Estamos en Nueva Crobuzon, una ciudad con tecnología decimonónica
situada en mitad de ningún sitio donde los humanos conviven con especies tan extrañas
como inquietantes, y en la que la magia, la maquinaria a vapor (incluyendo algún que
otro ordenador autoconsciente), la ciencia descabellada y las agitaciones sociales
propias de la revolución industrial forman el sorprendente tapiz de fondo donde se
desarrolla la historia.
Estamos también ante una novela ocasionalmente malsana, que
tiene mucho de sueño de la razón engendrando monstruos. En cierto modo (y siento
repetirme, pero es difícil abandonar la idea) es como si H. R. Giger, Tim Powers
y Stanley G. Weinbaum se hubieran puesto de acuerdo para escribir una novela a
seis manos.
Porque el esquema argumental bebe directamente en la más clásica
narración de aventuras, y buena parte de la ambientación parece extraída del más puro
steampunk: Nueva Crobuzón tiene mucho del Londres del siglo XIX, incluidos los
ferrocarriles, las huelgas y las enormes estaciones de tren que parecen monstruosos
monumentos. Las especies alienígenas (no necesariamente extraterrestres, ya que en
ningún momento sabemos dónde o cuándo estamos) son tan extrañas y dispares como
coherentes dentro de su propia morfología y psicología. Y la imaginería tiene mucho
de pesadilla biomecánica, de fluidos corporales unidos a engranajes dentados, de
malformaciones que, sin embargo, resultan viables y atrapan nuestra vista con
horrorizada fascinación, de maridajes bastardos entre plantas, mamíferos e
insectos.
----------
- _Qué hacer_:
1. Resume en dos oraciones el fragmento sobre Nueva Crobuzon.
2. Según el fragmento sobre Nueva Crobuzon, ¿por qué la novela parece escrita a seis manos por H. R. Giger, Tim Powers y Stanley G. Weinbaum? Responde en un máximo de tres oraciones.
3. Contesta estas preguntas sobre el fragmento acerca de Nueva Crobuzon:
(a) ¿Qué tecnología tiene la ciudad?
(b) ¿A qué ciudad histórica se parece Nueva Crobuzon?
(c) ¿Por qué las especies alienígenas no son necesariamente extraterrestres?

- _Material proporcionado_:
----------
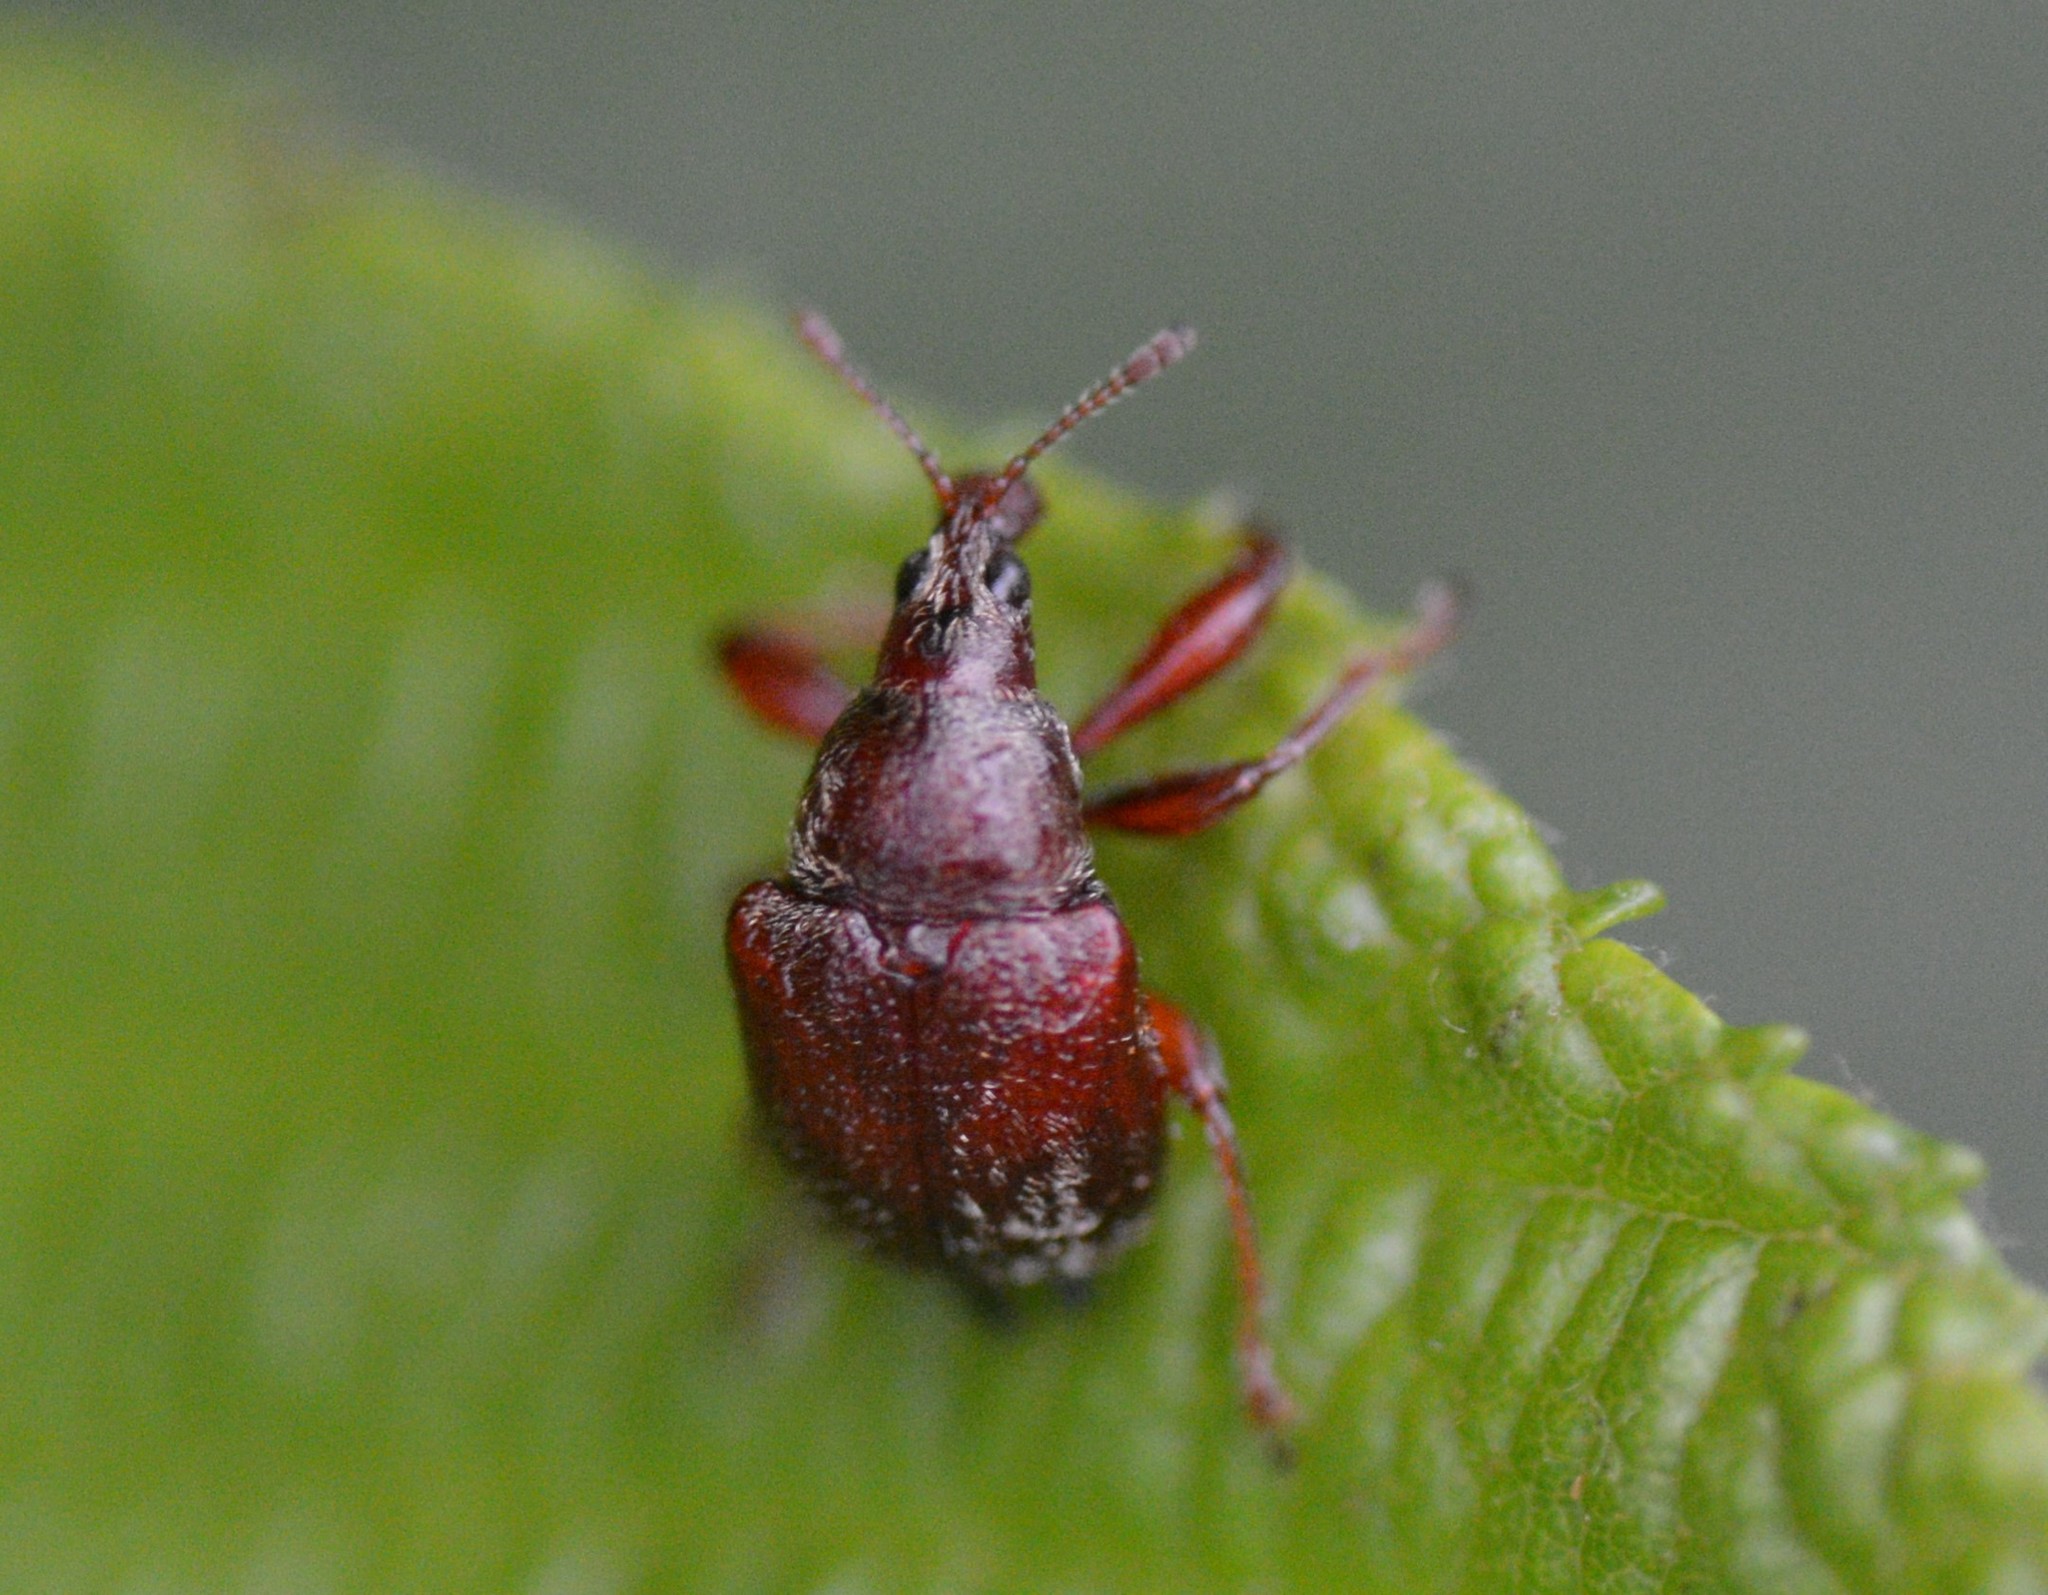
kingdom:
----------
- _Resultados_:
1. Nueva Crobuzon es una ciudad con tecnología decimonónica, situada en mitad de ningún sitio, donde los humanos conviven con especies extrañas entre la magia, la maquinaria a vapor, la ciencia descabellada y las agitaciones sociales de la revolución industrial. La novela resulta ocasionalmente malsana y combina una trama de aventuras clásica, una ambientación steampunk inspirada en el Londres del siglo XIX y una imaginería de pesadilla biomecánica.

2. Porque su esquema argumental bebe de la más clásica narración de aventuras y buena parte de su ambientación parece extraída del más puro steampunk. Además, sus especies alienígenas son tan extrañas y dispares como coherentes en su morfología y psicología. Su imaginería tiene mucho de pesadilla biomecánica, con fluidos corporales unidos a engranajes y maridajes bastardos entre plantas, mamíferos e insectos.

3.
(a) Tecnología decimonónica.
(b) Al Londres del siglo XIX.
(c) Porque en ningún momento se sabe dónde o cuándo transcurre la historia.